If Biden tries to turn the clock back four years, will this bring Israel into direct conflict with the new administration?
Thanks to President Trump, the US embassy has relocated from Tel Aviv to Jerusalem. The Golan Heights is sovereign Israeli territory, not a bargaining chip with Syria. Egypt’s radical Muslim Brotherhood leadership — whom President Obama endorsed enthusiastically, making a special trip to Cairo to do so — are either dead or in prison. The cash the Obama administration airlifted to Iran was misspent.
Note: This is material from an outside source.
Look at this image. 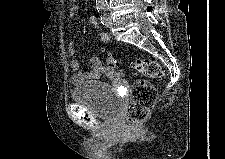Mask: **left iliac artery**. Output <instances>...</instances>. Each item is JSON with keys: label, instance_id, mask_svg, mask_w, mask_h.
I'll return each instance as SVG.
<instances>
[{"label": "left iliac artery", "instance_id": "left-iliac-artery-1", "mask_svg": "<svg viewBox=\"0 0 225 159\" xmlns=\"http://www.w3.org/2000/svg\"><path fill=\"white\" fill-rule=\"evenodd\" d=\"M99 13L101 14V23L103 25L107 24V20H108V15H107V8H103L99 11Z\"/></svg>", "mask_w": 225, "mask_h": 159}]
</instances>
Bankrupt is the doctrine that Israeli territorial concessions to the Palestinians are the prerequisite for solving the Arab-Israeli conflict.
If Biden tries to turn the clock back four years, will this bring Israel into direct conflict with the new administration?
“There will be major friction over the Palestinian issue,” predicts Yoram Ettinger, a former Congressional affairs liaison to Israel’s embassy in Washington. “The Biden administration will have to decide if the Palestinian issue is more important than joining forces against the real primary threats to the region, and in fact to the US itself, namely the ayatollahs and potentially Erdogan of Turkey.”
Danny Ayalon, Israel’s former ambassador to the United States, expressed concern over Biden’s eagerness to rejoin the nuclear deal with Iran that Trump jettisoned.